In the aftermath of John Roberts' surprise majority opinion to uphold President Obama's health care law, many right-wingers continued their attack on the Supreme Court's chief justice, calling into question both his line of judicial reasoning and his conservative bona fides.
"John Roberts has evolved -- it didn't take him that long -- and the accolades from the left have already started. With the Obamacare and Arizona decisions, Roberts' activism is now firmly evident," said conservative radio host Mark Levin, whose show was taped on Thursday evening.
Calling the health care decision "absolutely lawless," Levin asserted that Thursday's proceedings, along with the "brutal attack on sovereignty" in the Arizona immigration case, means that "now we have something akin to the Warren Court," the famously liberal bench of the 1950s and 60s.
In an editorial titled "The Roberts Rules," the Wall Street Journal editorial board bemoaned the fact that "the Chief Justice had to rewrite the statute Congress passed in order to salvage it."
By labeling Obamacare's individual mandate a tax, Roberts set a "grim" precedent, the editors wrote: "an infinitely elastic and dangerous interpretation of the taxing power."
"Washington has unlimited power to impose new purchase mandates and the courts will find them constitutional if Congress calls them taxes," the editors wrote, "or even if it calls them something else and judges call them taxes."
Frances Martel at Mediaite, meanwhile, criticized Roberts for his inconsistency. Like others, she suspected that Roberts' opinion was originally a dissent -- and that the sudden shift in tone and logic is plainly evident in his language.

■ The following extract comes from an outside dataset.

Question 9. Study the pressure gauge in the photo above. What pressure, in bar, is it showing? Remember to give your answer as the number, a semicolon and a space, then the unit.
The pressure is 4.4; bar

The first indication that Roberts is receptive to a tax is on page 39 of the ruling -- "a sign any high school English teacher could tell you that the student started writing his essay with a completely different thesis in mind, and shifted gears halfway." His decision to join the liberal wing of the court, she wrote, amounts to a "twist ending so egregious it threatens to become the hallmark of his tenure as Chief Justice, overshadowing all the good and decent jurisprudence accumulated under his name since his appointment."
National Review editor Jonah Goldberg, writing for Newsday, concurred, employing the Thomas Jefferson "twistifications" to describe Roberts' reasoning. "No court watcher I've heard from," Goldberg writes, "puts much weight on the idea that Roberts did anything other than reason backward from the result he wanted in order to buy respect from the court's critics at the expense of his own beliefs."
Not every conservative was upset with Roberts, though. David Brooks at The New York Times praised the chief justice's modesty, opining that he "made a period of innovation and change more likely ... by taking the court off center stage and by letting the political process play out."